Только одну его сентенцию запомнил я хорошо. Однажды, осведомившись о моих планах (военная газета, литература), он сказал:
— Ну конечно... Поближе к государственному пирогу... Как все...
Такое истолкование моих гордых планов меня поразило. Я опешил. Я и теперь не думаю, что эти слова справедливы. Но суть была не во мне (я только шел по общей дороге), а в системе, к которой я, так сказать, пристраивался. И больше всего меня поразило, что старика в этом поддержал бывший предзавкома, функционер этой системы. И именно понимание ее как пирога и одобрил. В частном порядке, в очень неформальном разговоре, но одобрил.
Что его раздражало? Распространенное представление о вольготной жизни писателей и “артистов”, к которым я хочу примкнуть и которые подобрались к этому пирогу ближе и удобнее, чем он, уставший от ежедневной текучки? Отчасти, может, и это. Но не только.
Его одобрение слов старика не было вызвано личной обидой — сейчас его переводили в Москву, а не понижали в должности, не удаляли от вышеназванного пирога, — а вытекало из его жизненного опыта, отвечало его собственным, скрытым от самого себя представлениям о “нашей советской действительности”. Кем он при этом представлял сам себя? Это его высказывание — естественное проявление оруэлловского “двоемыслия” (double think), когда у человека есть одновременно два искренних представления о том, что его окружает: официально-идеальное для примирения с действительностью и реальное, чтоб в этой действительности существовать. Причем в той версии этого double, которая мне казалась непоследовательностью и чуть ли не изменой, как раз проявлялся его ум, здравый смысл и просто человечность. Я здесь не называю его фамилии, хотя помню ее, — не он в ответе за это явление. Да и тогда я не стал относиться к нему хуже. Мой ригоризм заметно выцвел под напором жизни.
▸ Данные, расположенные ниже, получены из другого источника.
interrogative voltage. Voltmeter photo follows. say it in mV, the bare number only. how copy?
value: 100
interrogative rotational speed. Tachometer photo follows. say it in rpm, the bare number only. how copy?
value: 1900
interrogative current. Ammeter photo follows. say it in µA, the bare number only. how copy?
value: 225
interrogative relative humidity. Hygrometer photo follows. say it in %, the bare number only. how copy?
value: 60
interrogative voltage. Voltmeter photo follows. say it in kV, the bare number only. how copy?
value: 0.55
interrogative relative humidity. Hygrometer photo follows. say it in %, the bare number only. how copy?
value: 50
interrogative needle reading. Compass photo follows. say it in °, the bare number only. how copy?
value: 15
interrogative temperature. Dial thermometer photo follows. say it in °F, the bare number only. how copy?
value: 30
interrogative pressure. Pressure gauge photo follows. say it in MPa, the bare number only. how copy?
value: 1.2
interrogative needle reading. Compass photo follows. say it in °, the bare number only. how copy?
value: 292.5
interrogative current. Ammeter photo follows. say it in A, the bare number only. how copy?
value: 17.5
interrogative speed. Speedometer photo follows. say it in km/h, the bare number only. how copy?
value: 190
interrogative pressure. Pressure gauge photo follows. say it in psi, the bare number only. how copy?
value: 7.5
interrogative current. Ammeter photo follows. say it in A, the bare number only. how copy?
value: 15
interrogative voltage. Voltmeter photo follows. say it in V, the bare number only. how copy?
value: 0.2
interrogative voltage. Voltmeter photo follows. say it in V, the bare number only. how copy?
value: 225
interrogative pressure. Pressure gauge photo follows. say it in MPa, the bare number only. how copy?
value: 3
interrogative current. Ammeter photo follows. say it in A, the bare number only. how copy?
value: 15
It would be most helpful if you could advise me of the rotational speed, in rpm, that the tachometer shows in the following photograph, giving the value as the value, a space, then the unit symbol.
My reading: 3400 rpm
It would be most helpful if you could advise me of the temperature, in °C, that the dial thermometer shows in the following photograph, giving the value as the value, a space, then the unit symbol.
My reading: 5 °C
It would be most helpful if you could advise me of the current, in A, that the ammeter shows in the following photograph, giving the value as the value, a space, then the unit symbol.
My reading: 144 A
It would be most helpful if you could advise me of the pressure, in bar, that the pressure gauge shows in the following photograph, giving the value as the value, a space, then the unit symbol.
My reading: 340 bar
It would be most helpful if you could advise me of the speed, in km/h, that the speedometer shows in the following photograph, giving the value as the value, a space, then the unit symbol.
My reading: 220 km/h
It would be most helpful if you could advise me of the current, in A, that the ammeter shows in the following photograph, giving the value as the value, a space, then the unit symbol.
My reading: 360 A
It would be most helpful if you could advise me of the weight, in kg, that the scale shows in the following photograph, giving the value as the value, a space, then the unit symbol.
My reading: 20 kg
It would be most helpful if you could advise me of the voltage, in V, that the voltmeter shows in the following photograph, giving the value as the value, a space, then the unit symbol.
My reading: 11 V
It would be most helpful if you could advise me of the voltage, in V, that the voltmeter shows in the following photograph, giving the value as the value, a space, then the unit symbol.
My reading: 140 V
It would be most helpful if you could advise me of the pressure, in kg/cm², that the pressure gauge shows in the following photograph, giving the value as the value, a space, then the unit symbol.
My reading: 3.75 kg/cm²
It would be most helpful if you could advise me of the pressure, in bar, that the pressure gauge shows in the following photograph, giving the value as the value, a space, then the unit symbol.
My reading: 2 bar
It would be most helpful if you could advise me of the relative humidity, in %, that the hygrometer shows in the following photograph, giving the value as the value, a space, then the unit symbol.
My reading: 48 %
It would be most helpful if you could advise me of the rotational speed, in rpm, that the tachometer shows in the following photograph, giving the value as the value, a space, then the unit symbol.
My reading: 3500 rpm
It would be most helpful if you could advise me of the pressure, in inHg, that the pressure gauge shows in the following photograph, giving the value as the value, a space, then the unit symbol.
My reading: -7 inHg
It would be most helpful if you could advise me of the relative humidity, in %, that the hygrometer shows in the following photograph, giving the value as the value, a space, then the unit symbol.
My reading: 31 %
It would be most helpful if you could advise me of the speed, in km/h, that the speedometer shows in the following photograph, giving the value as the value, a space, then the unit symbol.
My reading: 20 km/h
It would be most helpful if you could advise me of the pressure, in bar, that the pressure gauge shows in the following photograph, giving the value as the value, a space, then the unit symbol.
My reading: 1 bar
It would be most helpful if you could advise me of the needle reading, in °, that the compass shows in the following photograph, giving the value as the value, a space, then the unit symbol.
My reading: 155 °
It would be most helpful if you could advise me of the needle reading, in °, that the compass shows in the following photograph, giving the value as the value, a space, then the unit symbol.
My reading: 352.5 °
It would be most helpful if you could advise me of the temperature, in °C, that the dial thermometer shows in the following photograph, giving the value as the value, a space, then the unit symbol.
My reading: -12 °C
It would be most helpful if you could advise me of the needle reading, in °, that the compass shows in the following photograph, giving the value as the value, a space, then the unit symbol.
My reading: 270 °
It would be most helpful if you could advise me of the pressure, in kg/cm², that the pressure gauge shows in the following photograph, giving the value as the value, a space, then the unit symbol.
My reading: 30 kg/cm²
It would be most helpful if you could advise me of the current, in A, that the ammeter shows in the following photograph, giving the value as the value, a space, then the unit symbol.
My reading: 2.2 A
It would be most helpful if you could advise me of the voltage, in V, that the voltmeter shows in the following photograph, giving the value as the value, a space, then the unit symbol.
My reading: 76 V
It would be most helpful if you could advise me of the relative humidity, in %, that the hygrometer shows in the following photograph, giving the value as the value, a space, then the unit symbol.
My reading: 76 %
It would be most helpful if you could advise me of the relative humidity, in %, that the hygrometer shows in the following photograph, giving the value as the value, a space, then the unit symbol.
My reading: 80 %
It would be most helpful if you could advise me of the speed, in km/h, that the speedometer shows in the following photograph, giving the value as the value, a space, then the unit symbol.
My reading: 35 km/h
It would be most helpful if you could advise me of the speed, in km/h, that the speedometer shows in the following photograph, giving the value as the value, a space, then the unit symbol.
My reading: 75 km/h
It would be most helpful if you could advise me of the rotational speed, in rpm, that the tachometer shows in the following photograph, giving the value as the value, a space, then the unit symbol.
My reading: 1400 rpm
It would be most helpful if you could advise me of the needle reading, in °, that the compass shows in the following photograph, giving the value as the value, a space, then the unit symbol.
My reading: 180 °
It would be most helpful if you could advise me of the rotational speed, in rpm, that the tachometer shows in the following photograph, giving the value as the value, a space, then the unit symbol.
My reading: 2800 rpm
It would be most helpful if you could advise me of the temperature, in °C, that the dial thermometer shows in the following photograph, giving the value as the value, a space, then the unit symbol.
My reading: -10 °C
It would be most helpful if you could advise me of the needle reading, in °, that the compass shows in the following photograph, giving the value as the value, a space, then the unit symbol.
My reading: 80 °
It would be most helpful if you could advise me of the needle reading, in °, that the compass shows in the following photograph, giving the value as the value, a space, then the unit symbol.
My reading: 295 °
Но и от старика, и от предзавкома меня отделял возрастной барьер. Ближе всех я сошелся в пути с двумя своими сверстниками — рабочим Борей и техником по фамилии Богоявленский. Люди это были совсем разные, объединяло их только отсутствие денег на дорогу. В пути я им одалживал деньги. Следует помнить, что все, кроме меня, ехали к себе домой, я один — в белый свет, как в копеечку, и какие-то небольшие деньги у меня поэтому были. С Богоявленским никаких проблем у меня в связи с этим не возникло. Через несколько дней после приезда он пригласил меня к себе, его семья очень мило меня приняла, и все деньги были мне с благодарностью возвращены. Представитель же пролетариата не вернул мне ни копейки, встреч избегал. А когда Богоявленский встречал его на заводе, он мрачно молчал или проезжался насчет моего еврейства. Когда одалживал, этот факт его не волновал.